47,002 participants with information on alcohol consumption were included in a population-based cohort study in Norway, conducted from October 2006 to June 2008. 1,697 validated AF diagnoses were registered during the 8 years of follow-up. Cox proportional hazard models with fractional polynomials were used to analyse the association between alcohol intake and AF.
Population attributable risk for drinking within the recommended limit (ie, at most 1 drink per day for women and 2 drinks per day for men without risky drinking) compared with nondrinking was also calculated. The average alcohol intake was 3.8±4.8 g/d. The adjusted hazard ratio for AF was 1.38 (95% confidence interval, 1.06-1.80) when participants consuming >7 drinks per week were compared with abstainers. When the quantity of alcohol intake as a continuous variable was modelled, the risk increased in a curvilinear manner. It was higher with heavier alcohol intake, but there was virtually no association at < 1 drink per day for women and < 2 drinks per day for men in the absence of risky drinking. The population attributable risk among non-risky drinkers was 0.07% (95% confidence interval, -0.01% to 0.13%).

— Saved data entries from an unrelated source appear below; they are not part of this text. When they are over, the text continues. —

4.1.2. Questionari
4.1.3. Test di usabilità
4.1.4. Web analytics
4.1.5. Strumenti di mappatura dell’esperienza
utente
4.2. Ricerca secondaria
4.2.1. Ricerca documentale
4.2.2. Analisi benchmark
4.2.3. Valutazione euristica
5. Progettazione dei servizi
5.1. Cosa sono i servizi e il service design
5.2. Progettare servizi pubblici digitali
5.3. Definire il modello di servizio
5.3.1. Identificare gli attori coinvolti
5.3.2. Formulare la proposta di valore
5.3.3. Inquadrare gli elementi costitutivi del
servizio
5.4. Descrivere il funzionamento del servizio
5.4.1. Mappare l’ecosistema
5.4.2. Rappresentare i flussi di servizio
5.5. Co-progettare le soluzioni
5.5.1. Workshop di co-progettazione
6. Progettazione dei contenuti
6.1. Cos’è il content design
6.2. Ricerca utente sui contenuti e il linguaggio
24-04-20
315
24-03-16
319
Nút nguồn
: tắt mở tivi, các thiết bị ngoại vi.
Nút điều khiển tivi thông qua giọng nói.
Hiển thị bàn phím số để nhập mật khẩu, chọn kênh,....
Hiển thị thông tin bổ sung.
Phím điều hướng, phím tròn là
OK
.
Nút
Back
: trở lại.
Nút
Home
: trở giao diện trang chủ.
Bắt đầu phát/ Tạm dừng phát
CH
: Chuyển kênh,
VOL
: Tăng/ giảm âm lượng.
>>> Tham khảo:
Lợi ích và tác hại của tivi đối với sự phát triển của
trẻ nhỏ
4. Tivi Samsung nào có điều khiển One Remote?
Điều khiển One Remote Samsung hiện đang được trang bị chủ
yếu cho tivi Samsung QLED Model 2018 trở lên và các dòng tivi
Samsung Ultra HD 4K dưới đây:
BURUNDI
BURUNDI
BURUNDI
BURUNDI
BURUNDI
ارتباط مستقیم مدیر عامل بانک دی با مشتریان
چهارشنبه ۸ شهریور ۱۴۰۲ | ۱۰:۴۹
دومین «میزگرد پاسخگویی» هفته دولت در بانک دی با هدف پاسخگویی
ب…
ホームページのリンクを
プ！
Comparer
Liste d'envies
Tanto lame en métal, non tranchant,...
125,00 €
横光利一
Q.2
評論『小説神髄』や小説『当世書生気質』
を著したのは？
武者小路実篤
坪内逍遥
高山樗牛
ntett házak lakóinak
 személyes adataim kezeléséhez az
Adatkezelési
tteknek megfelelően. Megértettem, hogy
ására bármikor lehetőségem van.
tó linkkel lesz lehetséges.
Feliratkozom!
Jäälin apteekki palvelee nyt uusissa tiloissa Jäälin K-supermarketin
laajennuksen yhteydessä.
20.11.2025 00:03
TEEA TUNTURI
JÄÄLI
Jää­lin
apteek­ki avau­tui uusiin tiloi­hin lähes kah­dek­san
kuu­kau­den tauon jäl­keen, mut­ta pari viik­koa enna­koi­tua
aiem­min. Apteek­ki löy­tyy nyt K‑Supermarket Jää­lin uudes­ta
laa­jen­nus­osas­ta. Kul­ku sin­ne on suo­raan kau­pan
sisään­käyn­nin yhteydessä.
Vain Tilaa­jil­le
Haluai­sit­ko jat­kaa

Although alcohol consumption was associated with a curvilinearly increasing risk of AF in general, the attributable risk of alcohol consumption within recommended limits among participants without binge or problem drinking was negligible in this population.
Source: Does moderate drinking increase the risk of atrial fibrillation? The Norwegian HUNT (Nord-Trøndelag Health) study. Gemes K; Malmo V; Laugsand LE; Loennechen JP; Ellekjaer H; Laszlo KD; Ahnve S; Vatten LJ; Mukamal KJ; Janszky I. Journal of the American Heart Association, Vol 6, No 10, 2017, Art No e007094, 9pp.